## Records contained in a dataset
▶

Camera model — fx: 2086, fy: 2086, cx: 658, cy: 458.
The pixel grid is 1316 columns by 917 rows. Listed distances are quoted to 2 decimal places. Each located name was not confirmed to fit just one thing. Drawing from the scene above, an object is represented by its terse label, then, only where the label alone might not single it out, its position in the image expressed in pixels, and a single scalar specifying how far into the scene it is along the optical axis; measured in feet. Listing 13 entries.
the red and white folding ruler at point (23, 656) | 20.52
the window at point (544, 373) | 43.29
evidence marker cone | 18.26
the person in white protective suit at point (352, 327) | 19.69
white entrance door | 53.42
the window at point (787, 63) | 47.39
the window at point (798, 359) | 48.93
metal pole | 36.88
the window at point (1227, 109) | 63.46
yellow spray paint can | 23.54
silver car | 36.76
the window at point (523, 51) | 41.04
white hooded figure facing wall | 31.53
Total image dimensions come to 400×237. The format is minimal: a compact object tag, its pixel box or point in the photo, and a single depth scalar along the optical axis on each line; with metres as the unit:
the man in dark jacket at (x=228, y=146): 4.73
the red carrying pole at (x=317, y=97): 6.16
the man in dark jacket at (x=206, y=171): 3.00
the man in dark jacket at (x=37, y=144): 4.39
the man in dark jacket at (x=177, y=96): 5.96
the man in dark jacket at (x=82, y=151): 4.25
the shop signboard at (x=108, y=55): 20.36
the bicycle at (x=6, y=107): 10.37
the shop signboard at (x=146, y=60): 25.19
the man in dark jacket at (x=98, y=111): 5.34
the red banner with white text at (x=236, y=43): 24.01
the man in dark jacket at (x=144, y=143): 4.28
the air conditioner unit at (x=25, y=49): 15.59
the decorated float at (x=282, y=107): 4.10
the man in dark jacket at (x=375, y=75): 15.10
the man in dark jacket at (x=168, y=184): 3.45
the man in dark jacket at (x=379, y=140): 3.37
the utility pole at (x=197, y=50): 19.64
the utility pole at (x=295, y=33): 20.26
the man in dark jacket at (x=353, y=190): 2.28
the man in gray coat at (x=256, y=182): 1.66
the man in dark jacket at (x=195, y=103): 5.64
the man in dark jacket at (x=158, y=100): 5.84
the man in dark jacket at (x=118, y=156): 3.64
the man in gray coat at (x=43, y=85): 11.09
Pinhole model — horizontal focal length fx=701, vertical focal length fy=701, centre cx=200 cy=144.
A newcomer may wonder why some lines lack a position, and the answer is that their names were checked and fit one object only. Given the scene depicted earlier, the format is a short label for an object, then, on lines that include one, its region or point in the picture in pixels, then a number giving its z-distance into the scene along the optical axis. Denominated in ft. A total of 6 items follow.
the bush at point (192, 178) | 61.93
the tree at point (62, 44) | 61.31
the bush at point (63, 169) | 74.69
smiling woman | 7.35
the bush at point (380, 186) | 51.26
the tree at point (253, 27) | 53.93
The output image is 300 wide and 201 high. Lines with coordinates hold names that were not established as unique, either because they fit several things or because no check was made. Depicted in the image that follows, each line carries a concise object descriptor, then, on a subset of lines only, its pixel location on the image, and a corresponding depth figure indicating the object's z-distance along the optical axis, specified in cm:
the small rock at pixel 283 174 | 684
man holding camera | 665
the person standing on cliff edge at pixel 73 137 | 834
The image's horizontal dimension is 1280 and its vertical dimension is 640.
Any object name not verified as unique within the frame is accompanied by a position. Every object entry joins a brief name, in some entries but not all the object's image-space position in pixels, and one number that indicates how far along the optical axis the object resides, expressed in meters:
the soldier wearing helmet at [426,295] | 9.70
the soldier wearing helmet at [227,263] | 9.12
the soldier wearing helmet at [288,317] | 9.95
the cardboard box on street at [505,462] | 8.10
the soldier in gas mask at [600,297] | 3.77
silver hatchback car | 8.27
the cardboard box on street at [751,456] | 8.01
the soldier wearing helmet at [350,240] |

◀

## THE PROBLEM
Make an exact transcription of the entries.

## RESPONSE BELOW
Camera model — fx: 2086, fy: 2086, cx: 658, cy: 458.
The pixel grid is 1316 columns by 917 rows. Listed distances are quoted to 2 decimal places. Each located name was not confirmed to fit just one thing. Drawing from the scene above, an object is represented by its terse label, then, only where the label alone might not single it out, its position in the image expressed in pixels, and a single scalar specifying how far into the scene it is along the optical axis; measured in feet. Listing 13 entries.
the red and white folding ruler at point (23, 656) | 20.52
the window at point (544, 373) | 43.29
evidence marker cone | 18.26
the person in white protective suit at point (352, 327) | 19.69
white entrance door | 53.42
the window at point (787, 63) | 47.39
the window at point (798, 359) | 48.93
metal pole | 36.88
the window at point (1227, 109) | 63.46
yellow spray paint can | 23.54
silver car | 36.76
the window at point (523, 51) | 41.04
white hooded figure facing wall | 31.53
Total image dimensions come to 400×237. The format is minimal: a compact object tag, its pixel box or point in the photo, and a single depth scalar along the optical axis on each line; with metres as the unit:
the man in dark jacket at (x=228, y=146): 4.73
the red carrying pole at (x=317, y=97): 6.16
the man in dark jacket at (x=206, y=171): 3.00
the man in dark jacket at (x=37, y=144): 4.39
the man in dark jacket at (x=177, y=96): 5.96
the man in dark jacket at (x=82, y=151): 4.25
the shop signboard at (x=108, y=55): 20.36
the bicycle at (x=6, y=107): 10.37
the shop signboard at (x=146, y=60): 25.19
the man in dark jacket at (x=98, y=111): 5.34
the red banner with white text at (x=236, y=43): 24.01
the man in dark jacket at (x=144, y=143): 4.28
the air conditioner unit at (x=25, y=49): 15.59
the decorated float at (x=282, y=107): 4.10
the man in dark jacket at (x=375, y=75): 15.10
the man in dark jacket at (x=168, y=184): 3.45
the man in dark jacket at (x=379, y=140): 3.37
the utility pole at (x=197, y=50): 19.64
the utility pole at (x=295, y=33): 20.26
the man in dark jacket at (x=353, y=190): 2.28
the man in gray coat at (x=256, y=182): 1.66
the man in dark jacket at (x=195, y=103): 5.64
the man in dark jacket at (x=158, y=100): 5.84
the man in dark jacket at (x=118, y=156): 3.64
the man in gray coat at (x=43, y=85): 11.09
Pinhole model — horizontal focal length fx=701, vertical focal length fy=701, centre cx=200 cy=144.
A newcomer may wonder why some lines lack a position, and the answer is that their names were checked and fit one object only. Given the scene depicted earlier, the format is a short label for an object, then, on lines that include one, its region or point in the picture in pixels, then a number giving its z-distance into the scene along the optical axis. Denominated in ft. A total of 6 items follow.
the bush at point (192, 178) | 61.93
the tree at point (62, 44) | 61.31
the bush at point (63, 169) | 74.69
smiling woman | 7.35
the bush at point (380, 186) | 51.26
the tree at point (253, 27) | 53.93
The output image is 300 wide and 201 high. Lines with coordinates hold names that were not established as unique, either because they fit several things or because no check was made. Depicted in the image that follows, each line carries a concise object descriptor, then, on a subset of lines only, its pixel location on the image, and a corresponding depth figure indicating the object's z-distance along the optical axis, specified in cm:
the small rock at pixel 283 174 | 684
man holding camera | 665
the person standing on cliff edge at pixel 73 137 | 834
The image's horizontal dimension is 1280 and its vertical dimension is 640.
Any object name not verified as unique within the frame is accompanied by a position. Every object entry joins a brief name, in some entries but not all the object's image-space position in pixels, and one number that indicates how far along the optical axis the object resides, expressed in meters:
the soldier wearing helmet at [426,295] | 9.70
the soldier wearing helmet at [227,263] | 9.12
the soldier wearing helmet at [288,317] | 9.95
the cardboard box on street at [505,462] | 8.10
the soldier in gas mask at [600,297] | 3.77
silver hatchback car | 8.27
the cardboard box on street at [751,456] | 8.01
the soldier wearing helmet at [350,240] |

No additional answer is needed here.